Five Reasons to Eat More Coconut
Coconut Water: Some people may call this coconut juice or even coconut milk. Coconut water is actually the clear, watery liquid found within a young coconut. Coconut milk is juice extracted from the coconut meat. Coconut milk is roughly the consistency of dairy milk, is filled with fats and actually has a cream that will rise to the top. If you happen to live near an Asian market you’re likely to find both canned coconut water (or synonymously “coconut juice”) and coconut milk on the shelves if you’re curious to experience the difference for yourself.
Coconut water is just as effective as sports drinks at re-hydrating the body with the added benefit of being straight from nature. Coconut water is mostly H2O, simple sugar and electrolytes (in the form of Potassium 356mg and Sodium 20mg per 100g serving). The best way to get your coconut water is directly from young coconuts themselves. They can be fairly inexpensive if you know where to look (around $1.50 each at many Asian markets in San Diego) and you can use the kernel to make bac’un!

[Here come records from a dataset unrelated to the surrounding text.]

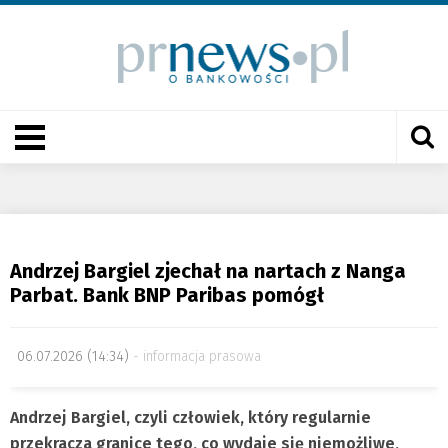
Andrzej Bargiel zjechał na nartach z Nanga
Parbat. Bank BNP Paribas pomógł
06.07.2026 (14:34)
informacja prasowa
Andrzej Bargiel, czyli człowiek, który regularnie
przekracza granice tego, co wydaje się niemożliwe,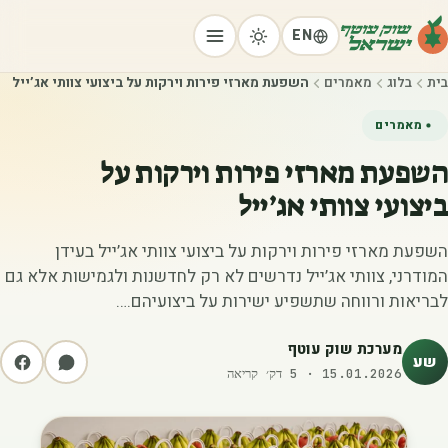
EN
בית
בלוג
מאמרים
‫השפעת מארזי פירות וירקות על ביצועי צוותי אג’ייל‬
מאמרים
‫השפעת מארזי פירות וירקות על
ביצועי צוותי אג’ייל‬
השפעת מארזי פירות וירקות על ביצועי צוותי אג’ייל בעידן
המודרני, צוותי אג’ייל נדרשים לא רק לחדשנות ולגמישות אלא גם
לבריאות ורווחה שתשפיע ישירות על ביצועיהם.…
מערכת שוק עוטף
שע
15.01.2026
·
5
דק׳ קריאה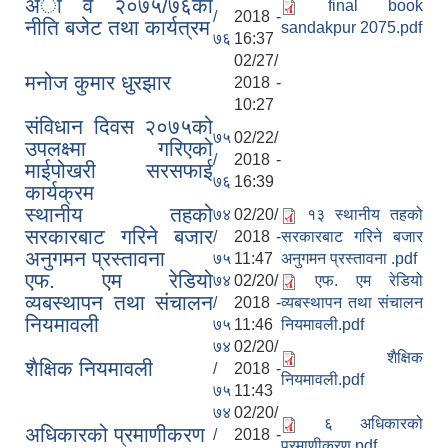
अा व २०७५/७६काे
final book
/
2018 -
नीति बजेट तथा कार्यत्रम
sandakpur 2075.pdf
७६
16:37
02/27/
मनोज कुमार धुरझार
2018 -
10:27
संविधान दिवस २०७५को
७५
02/22/
उपलक्ष्मा गरिएको
/
2018 -
माईपोखरी सरसफाई
७६
16:39
कार्यक्रम
स्थानीय तहको
७४
02/20/
१३ स्थानीय तहको
सरकारबाट गरिने बजार
/
2018 -
सरकारबाट गरिने बजार
अनुगमन प्रस्तावना
७५
11:47
अनुगमन प्रस्तावना .pdf
एफ. एम रेडियो
७४
02/20/
एफ. एम रेडियो
व्यबस्थापन तथा संचालन
/
2018 -
व्यबस्थापन तथा संचालन
नियमावली
७५
11:46
नियमावली.pdf
७४
02/20/
शैक्षिक
शैक्षिक नियमावली
/
2018 -
नियमावली.pdf
७५
11:43
७४
02/20/
६‍‍‍ अधिकारको
अधिकारको प्रमाणीकरण
/
2018 -
प्रमाणीकरण.pdf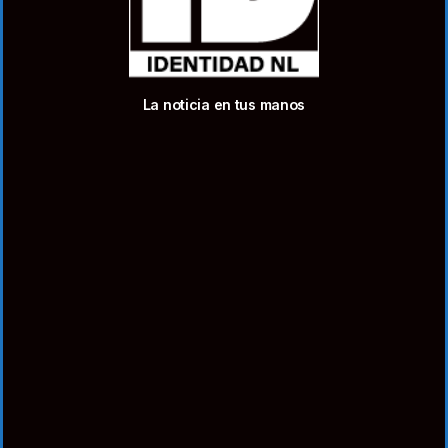
La noticia en tus manos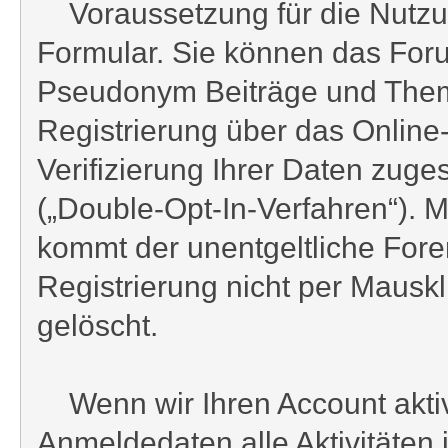
Voraussetzung für die Nutzun
Formular. Sie können das Foru
Pseudonym Beiträge und Theme
Registrierung über das Onlin
Verifizierung Ihrer Daten zuge
(„Double-Opt-In-Verfahren“). M
kommt der unentgeltliche Fore
Registrierung nicht per Mausk
gelöscht.
Wenn wir Ihren Account aktivi
Anmeldedaten alle Aktivitäten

Weight Loss: Coconut kernel and oil are rich in saturated fats, which may sound a little scary because we all know diets rich in saturated fat are known to cause health problems. However, not all saturated fats are created equal. There are short, medium, long and very-long chain fatty acids (or triglycerides). Over half of the saturated fat in coconut comes from medium chain triglycerides which have been linked with an increase in energy expenditure and fat oxidation. This is all a very fancy way of saying that the fat profile of coconut can actually help you lose weight!
Immunity: The majority of fatty acids in coconut come from Lauric acid, a medium chain triglyceride that is also found in human breast milk. Lauric acid is converted to monolaurin by the digestive process. Monolaurin is a powerful germ-fighting agent that helps protect us from a variety of bacterial and viral infections.